キリンビール名古屋工場 RTD製造ライン稼動 投資約50億円、需要拡大に対応

キリンビール名古屋工場は5月28日から、RTDラインを本格稼働した。伸長著しいRTD商品の、今後のさらなる販売数量増加に備えてのもので、投資総額は約50億円。名古屋工場でビール類以外の酒類製造を行うのは初となる。20年には年間10万ケース、将来的には同14万ケースの製造を計画。同社のRTD製造拠点では国内最大規模の生産能力を持つ。当面は「氷結」「氷結ストロング」の350㎖・500㎖缶から製造を手掛け、中部3県を中心に商品を供給していく。

少子高齢化の進行や人口減少社会の到来、若者のアルコール離れ、嗜好の多様化など、酒類をめぐる消費環境が大きく様変わりした現代において、RTD市場は08年以降、11年連続で伸びている優良カテゴリー。

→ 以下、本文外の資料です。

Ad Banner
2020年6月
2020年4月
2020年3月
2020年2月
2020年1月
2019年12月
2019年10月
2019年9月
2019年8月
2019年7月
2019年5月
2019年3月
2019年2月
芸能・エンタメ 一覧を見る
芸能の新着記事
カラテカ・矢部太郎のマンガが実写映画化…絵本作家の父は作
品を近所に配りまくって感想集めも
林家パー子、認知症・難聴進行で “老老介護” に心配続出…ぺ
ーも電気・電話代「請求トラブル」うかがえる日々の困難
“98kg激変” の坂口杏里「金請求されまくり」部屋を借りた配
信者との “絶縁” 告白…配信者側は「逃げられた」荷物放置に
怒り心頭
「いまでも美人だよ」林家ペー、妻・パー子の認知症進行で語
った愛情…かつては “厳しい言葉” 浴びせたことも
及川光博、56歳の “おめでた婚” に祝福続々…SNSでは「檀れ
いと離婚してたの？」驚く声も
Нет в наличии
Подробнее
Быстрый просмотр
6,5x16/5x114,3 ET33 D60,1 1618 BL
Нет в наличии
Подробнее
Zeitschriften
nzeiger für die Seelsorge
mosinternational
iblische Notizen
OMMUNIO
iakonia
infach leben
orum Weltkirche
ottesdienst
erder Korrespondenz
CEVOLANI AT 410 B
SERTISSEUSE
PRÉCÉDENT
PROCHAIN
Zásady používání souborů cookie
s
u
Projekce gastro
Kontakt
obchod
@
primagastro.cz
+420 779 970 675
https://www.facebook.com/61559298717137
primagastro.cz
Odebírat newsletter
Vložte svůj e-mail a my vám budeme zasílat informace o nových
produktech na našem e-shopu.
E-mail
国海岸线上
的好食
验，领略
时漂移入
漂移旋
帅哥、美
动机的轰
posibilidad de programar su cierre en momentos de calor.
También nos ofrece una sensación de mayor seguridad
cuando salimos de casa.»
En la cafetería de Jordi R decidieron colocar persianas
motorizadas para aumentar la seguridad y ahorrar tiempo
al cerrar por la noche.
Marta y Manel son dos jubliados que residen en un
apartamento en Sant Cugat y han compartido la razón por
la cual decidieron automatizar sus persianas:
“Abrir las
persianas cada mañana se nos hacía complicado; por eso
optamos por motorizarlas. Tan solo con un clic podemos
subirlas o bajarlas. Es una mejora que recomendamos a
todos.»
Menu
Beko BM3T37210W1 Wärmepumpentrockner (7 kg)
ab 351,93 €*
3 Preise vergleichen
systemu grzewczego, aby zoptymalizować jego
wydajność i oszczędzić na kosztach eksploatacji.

今後の税制改正の中でも、RTDは2026年まで税率が据え置かれるため、引き続き市場拡大が期待されている。

名古屋工場では、もともと瓶ビールのラインだったスペースを活用。RTD缶列や調合設備などを新設。最新技術やITの活用などで、少人数オペレーションの実現、生産性向上につなげている。今後は、製造対応製品の品種を徐々に広げていく構えで、来年には3交代制を敷く。

お披露目会で中村貴昭工場長(左から3番目 キリンビール)ら
お披露目会で中村貴昭工場長(左から3番目 キリンビール)ら

これまで、中部エリアへのRTD商品供給は、取手工場と岡山工場から行われていたが、名古屋に製造拠点を設けたことで「物流面で約3億円のコストメリットがある」(中村貴昭執行役員名古屋工場長)という。中部圏においても、RTDは13年比で18年は1・5倍と高伸長を見せており、今後のさらなる需要拡大に応えていく。

6月12日には、新設ラインお披露目会を実施。くす玉割りや製造ラインスタートボタン点灯式などを執り行った。

あいさつに立った中村工場長は「(新設RTDラインは)キリングループの中でも最大規模・最新鋭設備で、1分間に350㎖缶で1千500本、ケースにすると1秒で1ケースを作ることができる。われわれも頑張って良い品質の商品を作っていく。同時に、地元・清須および名古屋を少しでも盛り上げることができたらと思っている。地元の皆さんにより愛される工場を目指したい」と語った。